While struggling with a significant lack of top speed compared to his rivals during MotoGP races in 2022, Quartararo tested new engines for 2023 at Catalunya and Misano with good results. The engines couldn’t be put into use during 2022 because technical rules mandate that all engines to be used must be sealed at the start of the season, but things were looking promising for 2023.
During the test at Catalunya in June, the Frenchman gained 4 mph in top speed compared to his best top speed during the race and was fastest in terms of lap times, indicating the new engine was substantially more powerful while still being useable in the other parts of the track.
At the Misano test in September, Quartararo was again quickest in terms of lap times and essentially equal to the fastest bikes in terms of top speed.
Fast forward to the test at Valencia in November, where Quartararo’s best trap speed with Yamaha’s latest engine was 203.44 mph (327.4 kph), slower than he went during the race, 205.36 mph (330.5 kph), leading to his disappointment.
So, what happened?
The Monster Energy/Yamaha Racing media event on January 20 in San Diego was attended by Quartararo and Yamaha Motor Racing Managing Director Lin Jarvis. When it was his turn to speak, Jarvis directed attention to another special guest he introduced as the person “in charge of all racing activities at Yamaha” and “in charge of all motorcycle engineering:” Toyoshi Nishida.
Officially, Nishida is an Executive Officer and the Executive Manager for the PF (Platform) Body Development Unit at Yamaha Motor Co., Ltd. in Japan. He also represents Yamaha on the Motorcycle Sports Manufacturers Association (MSMA) committee, which works with IRTA, FIM, and Dorna to create MotoGP technical regulations.
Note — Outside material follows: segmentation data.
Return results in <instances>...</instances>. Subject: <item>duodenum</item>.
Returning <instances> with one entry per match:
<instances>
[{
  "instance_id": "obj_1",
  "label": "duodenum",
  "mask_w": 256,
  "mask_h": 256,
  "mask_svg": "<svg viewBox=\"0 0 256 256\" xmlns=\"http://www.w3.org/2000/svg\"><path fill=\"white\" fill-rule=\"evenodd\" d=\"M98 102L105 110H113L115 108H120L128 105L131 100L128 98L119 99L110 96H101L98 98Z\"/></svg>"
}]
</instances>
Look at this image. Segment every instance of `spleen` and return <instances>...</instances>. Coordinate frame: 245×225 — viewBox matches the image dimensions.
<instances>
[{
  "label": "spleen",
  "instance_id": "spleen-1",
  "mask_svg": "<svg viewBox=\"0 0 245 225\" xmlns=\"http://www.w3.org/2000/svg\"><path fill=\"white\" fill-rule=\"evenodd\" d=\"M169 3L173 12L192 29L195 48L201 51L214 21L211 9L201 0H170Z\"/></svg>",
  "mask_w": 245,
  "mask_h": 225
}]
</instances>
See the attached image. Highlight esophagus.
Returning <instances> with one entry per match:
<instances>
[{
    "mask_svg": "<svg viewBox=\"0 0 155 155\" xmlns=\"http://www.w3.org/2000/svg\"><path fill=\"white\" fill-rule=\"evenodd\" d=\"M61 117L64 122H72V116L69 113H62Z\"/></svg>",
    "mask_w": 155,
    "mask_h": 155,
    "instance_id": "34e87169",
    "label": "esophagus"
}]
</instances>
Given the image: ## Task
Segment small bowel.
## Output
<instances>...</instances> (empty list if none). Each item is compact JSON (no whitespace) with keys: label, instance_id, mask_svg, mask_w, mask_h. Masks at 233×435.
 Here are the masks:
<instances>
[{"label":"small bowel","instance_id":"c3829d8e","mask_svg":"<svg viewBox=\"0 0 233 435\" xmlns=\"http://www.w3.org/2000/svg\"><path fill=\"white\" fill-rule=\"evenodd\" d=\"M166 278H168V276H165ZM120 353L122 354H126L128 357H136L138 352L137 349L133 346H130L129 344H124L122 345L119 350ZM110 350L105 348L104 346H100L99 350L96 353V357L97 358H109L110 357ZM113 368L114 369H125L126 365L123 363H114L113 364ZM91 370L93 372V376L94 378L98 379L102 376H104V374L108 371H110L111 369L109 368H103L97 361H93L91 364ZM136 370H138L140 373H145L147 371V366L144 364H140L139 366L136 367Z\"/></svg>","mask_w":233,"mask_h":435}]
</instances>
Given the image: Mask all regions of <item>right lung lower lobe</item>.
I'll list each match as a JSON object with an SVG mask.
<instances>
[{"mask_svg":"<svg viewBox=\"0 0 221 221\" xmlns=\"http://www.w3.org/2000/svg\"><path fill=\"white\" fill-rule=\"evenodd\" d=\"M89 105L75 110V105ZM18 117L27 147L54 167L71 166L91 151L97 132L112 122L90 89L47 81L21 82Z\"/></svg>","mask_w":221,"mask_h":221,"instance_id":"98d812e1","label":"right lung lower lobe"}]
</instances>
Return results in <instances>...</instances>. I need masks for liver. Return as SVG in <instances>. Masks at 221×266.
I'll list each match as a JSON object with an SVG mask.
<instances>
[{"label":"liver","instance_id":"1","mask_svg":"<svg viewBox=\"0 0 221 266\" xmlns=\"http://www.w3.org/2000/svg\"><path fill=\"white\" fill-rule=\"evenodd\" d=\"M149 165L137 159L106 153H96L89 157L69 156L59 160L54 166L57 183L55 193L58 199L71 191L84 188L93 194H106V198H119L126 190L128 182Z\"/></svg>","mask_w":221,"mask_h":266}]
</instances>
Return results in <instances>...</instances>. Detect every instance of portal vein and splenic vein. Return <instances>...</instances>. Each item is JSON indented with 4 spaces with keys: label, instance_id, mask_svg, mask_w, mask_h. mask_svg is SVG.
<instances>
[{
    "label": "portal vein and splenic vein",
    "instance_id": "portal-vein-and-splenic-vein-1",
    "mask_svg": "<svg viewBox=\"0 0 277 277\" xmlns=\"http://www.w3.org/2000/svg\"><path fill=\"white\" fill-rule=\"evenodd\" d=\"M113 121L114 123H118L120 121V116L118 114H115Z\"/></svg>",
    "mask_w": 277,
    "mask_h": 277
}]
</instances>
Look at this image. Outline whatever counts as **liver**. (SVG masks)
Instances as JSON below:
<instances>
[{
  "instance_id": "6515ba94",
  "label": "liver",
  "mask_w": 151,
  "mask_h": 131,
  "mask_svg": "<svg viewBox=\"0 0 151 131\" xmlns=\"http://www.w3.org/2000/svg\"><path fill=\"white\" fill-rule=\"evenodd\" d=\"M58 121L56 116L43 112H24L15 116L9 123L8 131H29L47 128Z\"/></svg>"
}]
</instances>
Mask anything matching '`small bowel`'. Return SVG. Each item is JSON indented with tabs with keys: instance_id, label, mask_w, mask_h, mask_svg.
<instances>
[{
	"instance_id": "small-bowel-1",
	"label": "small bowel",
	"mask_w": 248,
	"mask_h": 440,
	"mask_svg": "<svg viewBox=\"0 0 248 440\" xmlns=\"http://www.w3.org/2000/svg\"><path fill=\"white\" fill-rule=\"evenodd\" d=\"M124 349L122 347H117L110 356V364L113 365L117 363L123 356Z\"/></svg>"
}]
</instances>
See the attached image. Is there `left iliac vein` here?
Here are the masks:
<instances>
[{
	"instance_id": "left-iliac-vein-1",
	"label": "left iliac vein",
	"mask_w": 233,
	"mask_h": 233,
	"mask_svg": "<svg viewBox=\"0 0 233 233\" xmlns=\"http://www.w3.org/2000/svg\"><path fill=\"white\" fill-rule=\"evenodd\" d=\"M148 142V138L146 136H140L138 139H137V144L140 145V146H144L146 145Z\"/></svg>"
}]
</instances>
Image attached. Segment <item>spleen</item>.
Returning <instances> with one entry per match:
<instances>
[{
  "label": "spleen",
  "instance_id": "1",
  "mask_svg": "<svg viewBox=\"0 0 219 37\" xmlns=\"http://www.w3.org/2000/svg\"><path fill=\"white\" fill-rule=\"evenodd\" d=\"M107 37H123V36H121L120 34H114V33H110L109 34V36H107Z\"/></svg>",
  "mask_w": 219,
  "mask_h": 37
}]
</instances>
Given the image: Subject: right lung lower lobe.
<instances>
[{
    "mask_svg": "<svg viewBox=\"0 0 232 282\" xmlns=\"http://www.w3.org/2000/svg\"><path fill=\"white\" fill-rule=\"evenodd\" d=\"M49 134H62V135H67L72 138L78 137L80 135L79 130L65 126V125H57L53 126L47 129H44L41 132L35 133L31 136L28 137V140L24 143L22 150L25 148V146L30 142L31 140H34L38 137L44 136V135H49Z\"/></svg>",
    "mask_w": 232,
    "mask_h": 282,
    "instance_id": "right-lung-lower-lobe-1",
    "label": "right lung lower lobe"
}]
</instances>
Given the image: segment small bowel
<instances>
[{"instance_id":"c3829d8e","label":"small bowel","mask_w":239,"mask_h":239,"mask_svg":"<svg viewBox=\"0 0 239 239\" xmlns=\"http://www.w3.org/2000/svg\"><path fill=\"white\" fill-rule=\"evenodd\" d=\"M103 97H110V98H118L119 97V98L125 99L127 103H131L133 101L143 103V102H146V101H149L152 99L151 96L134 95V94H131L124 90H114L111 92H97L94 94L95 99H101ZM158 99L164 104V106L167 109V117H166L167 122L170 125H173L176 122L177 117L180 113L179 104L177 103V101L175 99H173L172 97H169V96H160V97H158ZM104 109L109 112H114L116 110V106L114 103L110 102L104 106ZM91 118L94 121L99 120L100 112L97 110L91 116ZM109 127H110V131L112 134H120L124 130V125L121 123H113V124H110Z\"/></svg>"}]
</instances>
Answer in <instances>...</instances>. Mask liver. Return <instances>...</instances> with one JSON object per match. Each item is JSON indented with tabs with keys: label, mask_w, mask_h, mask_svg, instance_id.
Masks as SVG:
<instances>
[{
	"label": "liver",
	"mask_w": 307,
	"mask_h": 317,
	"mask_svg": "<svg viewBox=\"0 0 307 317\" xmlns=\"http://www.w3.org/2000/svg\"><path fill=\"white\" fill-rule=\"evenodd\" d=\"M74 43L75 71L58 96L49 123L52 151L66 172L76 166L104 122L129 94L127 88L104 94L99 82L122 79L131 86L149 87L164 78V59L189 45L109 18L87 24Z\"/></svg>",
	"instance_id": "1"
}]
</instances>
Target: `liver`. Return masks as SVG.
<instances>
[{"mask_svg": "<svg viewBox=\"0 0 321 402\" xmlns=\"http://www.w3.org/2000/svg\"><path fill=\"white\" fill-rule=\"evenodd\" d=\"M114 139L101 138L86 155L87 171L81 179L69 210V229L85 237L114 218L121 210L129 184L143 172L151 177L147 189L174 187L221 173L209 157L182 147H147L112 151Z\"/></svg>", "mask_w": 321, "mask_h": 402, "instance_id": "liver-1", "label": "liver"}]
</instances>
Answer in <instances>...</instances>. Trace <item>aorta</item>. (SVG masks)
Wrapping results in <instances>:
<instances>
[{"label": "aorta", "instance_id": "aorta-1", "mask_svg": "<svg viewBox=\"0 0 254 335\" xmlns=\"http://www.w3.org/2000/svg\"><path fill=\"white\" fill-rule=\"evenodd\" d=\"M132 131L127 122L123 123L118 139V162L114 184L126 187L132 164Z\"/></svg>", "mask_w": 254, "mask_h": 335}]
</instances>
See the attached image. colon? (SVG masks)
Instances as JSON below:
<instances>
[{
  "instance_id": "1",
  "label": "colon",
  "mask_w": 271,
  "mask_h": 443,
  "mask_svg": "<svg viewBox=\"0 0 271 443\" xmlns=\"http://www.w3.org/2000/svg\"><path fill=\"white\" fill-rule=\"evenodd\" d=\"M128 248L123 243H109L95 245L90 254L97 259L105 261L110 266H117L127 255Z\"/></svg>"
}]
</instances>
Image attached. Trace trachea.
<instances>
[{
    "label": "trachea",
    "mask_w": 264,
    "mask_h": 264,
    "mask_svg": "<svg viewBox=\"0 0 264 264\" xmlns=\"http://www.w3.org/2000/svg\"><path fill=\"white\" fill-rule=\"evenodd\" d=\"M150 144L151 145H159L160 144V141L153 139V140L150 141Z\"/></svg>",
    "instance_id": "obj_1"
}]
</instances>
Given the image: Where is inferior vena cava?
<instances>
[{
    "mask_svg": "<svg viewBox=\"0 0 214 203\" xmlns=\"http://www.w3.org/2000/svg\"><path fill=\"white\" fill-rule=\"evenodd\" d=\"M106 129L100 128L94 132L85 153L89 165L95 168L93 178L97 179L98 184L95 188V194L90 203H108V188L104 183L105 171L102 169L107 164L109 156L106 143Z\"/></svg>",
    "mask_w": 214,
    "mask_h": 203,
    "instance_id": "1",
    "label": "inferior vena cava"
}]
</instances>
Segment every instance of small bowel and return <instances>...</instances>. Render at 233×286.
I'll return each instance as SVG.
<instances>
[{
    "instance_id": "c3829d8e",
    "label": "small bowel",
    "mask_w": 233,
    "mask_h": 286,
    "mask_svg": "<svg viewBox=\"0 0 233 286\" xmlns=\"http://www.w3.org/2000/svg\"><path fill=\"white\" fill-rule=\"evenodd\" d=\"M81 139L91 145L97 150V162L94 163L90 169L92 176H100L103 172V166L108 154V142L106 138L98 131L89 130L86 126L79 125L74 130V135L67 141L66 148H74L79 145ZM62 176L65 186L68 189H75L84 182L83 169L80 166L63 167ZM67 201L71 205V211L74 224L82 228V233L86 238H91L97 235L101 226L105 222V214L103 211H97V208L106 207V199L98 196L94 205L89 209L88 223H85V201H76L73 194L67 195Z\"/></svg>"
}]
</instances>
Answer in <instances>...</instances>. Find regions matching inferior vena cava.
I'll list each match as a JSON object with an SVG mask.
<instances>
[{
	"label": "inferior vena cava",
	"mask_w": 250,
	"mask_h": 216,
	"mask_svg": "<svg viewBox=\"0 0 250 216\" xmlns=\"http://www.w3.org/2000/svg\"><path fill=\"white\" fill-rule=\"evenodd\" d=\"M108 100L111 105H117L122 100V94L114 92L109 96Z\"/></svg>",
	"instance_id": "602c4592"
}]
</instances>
When asked about what happened at the Valencia test, Nishida exclusively told Roadracingworld.com in English, “There was some error. Not technical issue, but our development engineering side preparation issues. We have to say we are very sorry to Fabio. We could not prepare the best condition bike for the Valencia test compared to the Misano test. The bike condition was not improved for the Valencia test. That was our side.
“We couldn’t adjust to the best conditions in Valencia. For example, the gear ratios or the atmosphere or temperature or humidity or something. We couldn’t adjust for the best conditions in Valencia. That’s what I mean, preparation errors.
“Unfortunately, the result was we never expected those results. We already caught the root cause of that trouble and are working hard on making the improvement for the next Sepang test.”
Nishida expressed confidence that the problem(s) have been rectified and that Yamaha is still on the right path with its engine development. That chould be confirmed when test rider Cal Crutchlow takes the 2023 YZR-M1 out on track during the “shakedown” test days February 5-7 at Sepang.
“The [engine] development is going well. However, at this moment, not complete,” said Nishida. “We are going to test at the Malaysia test in February, and after that we take the feedback from the factory riders and we will do the final improvements. We will adapt the final improvements for the final test in Portugal, before MotoGP starts racing [and the engines must be sealed for 2023]. But for now, progress is good.”
The official MotoGP pre-season test at Sepang is February 10-12, and the official pre-season test at Algarve International Circuit in Portugal is March 11-12.